It does seem that all the people who were paying attention to the production of the Titanic really were excited about the ship as a superb achievement of engineering. The "unsinkable" Titanic was surely a gilded, bright exemplar - even an idol - of man's ability to overcome the forces of nature, and to luxuriously dote upon himself. So it was, that the sinking had a jarring impact on the minds and spirits of people. Hardy publishes his own reaction to the event in this poem.
Hardy is known to have been an agnostic. He was a modern man who did not believe in a personal God behind the material universe. However, he uses personal terms as he couches his reference to a guiding principle - of which he seems certain - operating behind the convergence of the ship and the iceberg. He may have not believed in a Person operating behind the shadowy scenes, but whatever blind fate was in operation he does personify it. Why? We could ask, why had anyone done such a thing before, because it is not an unusual way of depicting what we call "Fate."
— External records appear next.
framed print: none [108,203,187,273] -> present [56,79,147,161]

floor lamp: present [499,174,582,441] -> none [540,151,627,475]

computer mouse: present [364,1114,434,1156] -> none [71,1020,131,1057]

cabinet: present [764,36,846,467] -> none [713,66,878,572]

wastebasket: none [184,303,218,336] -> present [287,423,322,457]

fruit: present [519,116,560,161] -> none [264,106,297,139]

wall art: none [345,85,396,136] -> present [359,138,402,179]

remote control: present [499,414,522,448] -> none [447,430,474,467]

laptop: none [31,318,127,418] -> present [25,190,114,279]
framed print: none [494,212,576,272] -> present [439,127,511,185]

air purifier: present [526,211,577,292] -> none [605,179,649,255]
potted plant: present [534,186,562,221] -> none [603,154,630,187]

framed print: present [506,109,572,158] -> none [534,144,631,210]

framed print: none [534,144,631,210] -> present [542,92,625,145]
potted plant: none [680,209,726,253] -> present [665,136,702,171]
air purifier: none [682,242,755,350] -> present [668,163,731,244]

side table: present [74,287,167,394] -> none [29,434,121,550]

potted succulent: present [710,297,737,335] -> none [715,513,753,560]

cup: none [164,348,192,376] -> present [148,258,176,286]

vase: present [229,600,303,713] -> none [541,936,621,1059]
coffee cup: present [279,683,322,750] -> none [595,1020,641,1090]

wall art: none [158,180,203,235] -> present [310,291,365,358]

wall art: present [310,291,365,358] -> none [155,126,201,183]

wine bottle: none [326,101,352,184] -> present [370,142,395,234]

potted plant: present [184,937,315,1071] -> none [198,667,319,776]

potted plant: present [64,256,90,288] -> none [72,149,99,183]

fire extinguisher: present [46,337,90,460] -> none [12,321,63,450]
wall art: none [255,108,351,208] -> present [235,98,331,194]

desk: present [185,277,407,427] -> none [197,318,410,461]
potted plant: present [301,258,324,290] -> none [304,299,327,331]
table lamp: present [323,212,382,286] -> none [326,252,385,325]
What I cannot help but think is that the enormous irony of the event so impressed the public mind intuitively - as it does our own - that some kind of personal, or personalizing element was thought to be behind it; it at least would have felt that way or crossed their mind. The event is so staggering, and the irony so patent, that the imagination still cannot help but make allusion to some morally intelligent involvement. It seems a purposeful humbling of British hubris and vainglory, indeed making such glory vain. In other words, it is just the kind of thing we think of God doing: judging human pride, and doing it in such a way that the means used add a commentary on it, bringing into full relief the foolishness of that pride.
Glaciers are always forming, always there. They are majestic to view, but in a sense they are just as mundane as grass. Sinking the ship was "no big deal" as far as icebergs go; it was done with a sigh and a "ho hum" of Nature. I'm sure the glacier was insignificantly altered by the collision. It just went on existing according to its nature. Glaciers have no capacity to have any opinion at all about ships and the pride that builds them; thus the commentary.
I write the above to say that the human soul - including Hardy's - may want such events to be Fate, some manifestation of a Teutonic Wyrd, but why use personification to express this unless our thought cannot separate a guiding of human affairs from a mind of some kind. To deny that there is anything personal involved is to invoke "chance." But there are times when events seem to forbid mere chance. If it were a case of mere chance, there would certainly be nothing going on at all, and that will not do in such an instance. No - even while trying to reason away the activity of a moral mind behind such events, our creative selves are compelled to personify our description of its activity. There is something compelling our psyche, as it evidences in our language, to admit to more than what we may really want to admit.
Surely Hardy's "Immanent Will" and "Spinner of the Years" that speaks, these personal expressions, are indicative of our basic "instinct" (I use that word with caveat, of course) that we do inhabit a personal universe and the reason this convergence seems to have been a planned judgment of human vainglory by a personal Will is because it was. Our imagination is seeing the event truly. If we want to remain agnostic, we have to talk ourselves out of what our imagination depicts to us as true.
Whether Hardy wanted it to be so or not, the poem is filled with a watching and weighing Presence, an Immanence that determines that pride will come before a fall, or, if at sea, a sinking. And it is wisdom to fear this Spinner and humble ourselves before him.
Luke 13:4 Or those eighteen, upon whom the tower in Siloam fell, and slew them, think ye that they were sinners above all men that dwelt in Jerusalem? 5 I tell you, Nay: but, except ye repent, ye shall all likewise perish.